Mixed-cation perovskite solar cells have attracted tremendous attention in space applications due to their excellent power conversion efficiency (PCE) and stability to light and heat. Although the evolution of photovoltaic performance in different space environments has been investigated, the role of inorganic cesium ions (Cs⁺) in the enhancement of irradiation resistance needs to be further clarified. Herein, the structure and performance evolution of Cs-doped CH₃NH₃PbI₃ (MAPbI₃) films and planar heterojunction devices under proton irradiation up to 1 × 10¹⁶ p cm⁻² were studied. 5% of Cs⁺ doping can increase the cohesive energy of MAPbI₃ and effectively alleviate the lattice strain induced by proton irradiation, thereby enhancing the crystallinity and stability of films. The bandgap changes of irradiated Cs_0.05MA_0.95PbI₃ films under the identical fluence were only one third of that of MAPbI₃ films. Upon irradiation under the fluence of 1 × 10¹⁴ p cm⁻², the density of trap states in the undoped and 5%Cs-doped films increased by 71% and 9%, respectively, and the average PCE of 20 corresponding devices decreased only by 12% and 9%, respectively. This proves that the replacement of organic methylamine ion with inorganic cesium ion contributes to the improvement of MAPbI₃ resistance to proton irradiation, thus confirming the application prospects of mixed-cation or all-inorganic perovskite solar cells in spacecraft.

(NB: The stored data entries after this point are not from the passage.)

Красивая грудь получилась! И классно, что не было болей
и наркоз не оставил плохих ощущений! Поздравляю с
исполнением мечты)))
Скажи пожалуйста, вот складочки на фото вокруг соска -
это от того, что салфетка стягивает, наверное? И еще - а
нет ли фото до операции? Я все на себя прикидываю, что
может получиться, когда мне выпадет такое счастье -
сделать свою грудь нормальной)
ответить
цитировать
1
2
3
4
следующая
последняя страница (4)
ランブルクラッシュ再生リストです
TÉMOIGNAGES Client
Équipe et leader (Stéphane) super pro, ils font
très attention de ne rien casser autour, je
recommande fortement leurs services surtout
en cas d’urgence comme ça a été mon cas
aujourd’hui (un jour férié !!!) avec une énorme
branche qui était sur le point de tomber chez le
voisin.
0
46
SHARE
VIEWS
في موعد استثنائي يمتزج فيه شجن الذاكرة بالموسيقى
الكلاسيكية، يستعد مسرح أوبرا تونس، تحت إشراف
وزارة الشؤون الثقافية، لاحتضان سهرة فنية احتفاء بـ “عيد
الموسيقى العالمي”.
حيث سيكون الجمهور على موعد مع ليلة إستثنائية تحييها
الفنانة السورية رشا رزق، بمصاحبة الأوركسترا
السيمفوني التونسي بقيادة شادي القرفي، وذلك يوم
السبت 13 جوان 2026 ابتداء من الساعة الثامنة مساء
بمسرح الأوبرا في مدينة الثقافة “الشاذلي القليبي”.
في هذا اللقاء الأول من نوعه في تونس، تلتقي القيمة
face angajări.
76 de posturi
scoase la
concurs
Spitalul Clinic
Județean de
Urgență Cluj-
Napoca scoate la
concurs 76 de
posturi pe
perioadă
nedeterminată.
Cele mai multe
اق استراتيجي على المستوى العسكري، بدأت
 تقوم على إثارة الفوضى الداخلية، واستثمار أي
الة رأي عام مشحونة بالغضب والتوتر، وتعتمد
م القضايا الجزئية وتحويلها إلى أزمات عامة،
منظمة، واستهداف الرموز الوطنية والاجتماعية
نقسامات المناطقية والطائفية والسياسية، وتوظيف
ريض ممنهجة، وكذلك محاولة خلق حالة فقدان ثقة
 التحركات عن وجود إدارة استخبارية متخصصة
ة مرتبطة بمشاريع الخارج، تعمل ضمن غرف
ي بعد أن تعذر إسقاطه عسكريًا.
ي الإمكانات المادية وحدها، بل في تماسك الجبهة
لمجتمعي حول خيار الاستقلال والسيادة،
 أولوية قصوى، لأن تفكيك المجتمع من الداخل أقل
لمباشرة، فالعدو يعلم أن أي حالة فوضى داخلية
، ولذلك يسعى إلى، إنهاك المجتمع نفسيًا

混合阳离子钙钛矿太阳能电池由于其优异的功率转换效率（PCE）和对光和热的稳定性而在空间应用中引起了极大的关注。尽管已经研究了不同空间环境下光伏性能的演变，但无机铯离子（Cs ⁺）在增强抗辐照性中的作用需要进一步阐明。在此，研究了Cs掺杂的CH ₃ NH ₃ PbI ₃ (MAPbI ₃ )薄膜和平面异质结器件在高达1×10 ¹⁶ p cm ^-2的质子辐照下的结构和性能演变。5% Cs ⁺掺杂可以提高MAPbI ₃的内聚能，有效缓解质子辐照引起的晶格应变，从而提高薄膜的结晶度和稳定性。辐照后的Cs _0.05 MA _0.95 PbI _{3薄膜在相同能量密度下的带隙变化仅为MAPbI 3}薄膜的三分之一。在 1 × 10 ¹⁴ p cm ^{-2的通量下照射}，未掺杂和 5% Cs 掺杂薄膜中的陷阱态密度分别增加了 71% 和 9%，而 20 个相应器件的平均 PCE 分别仅下降了 12% 和 9%。这证明用无机铯离子替代有机甲胺离子有助于提高MAPbI ₃对质子辐照的耐受性，从而证实了混合阳离子或全无机钙钛矿太阳能电池在航天器中的应用前景。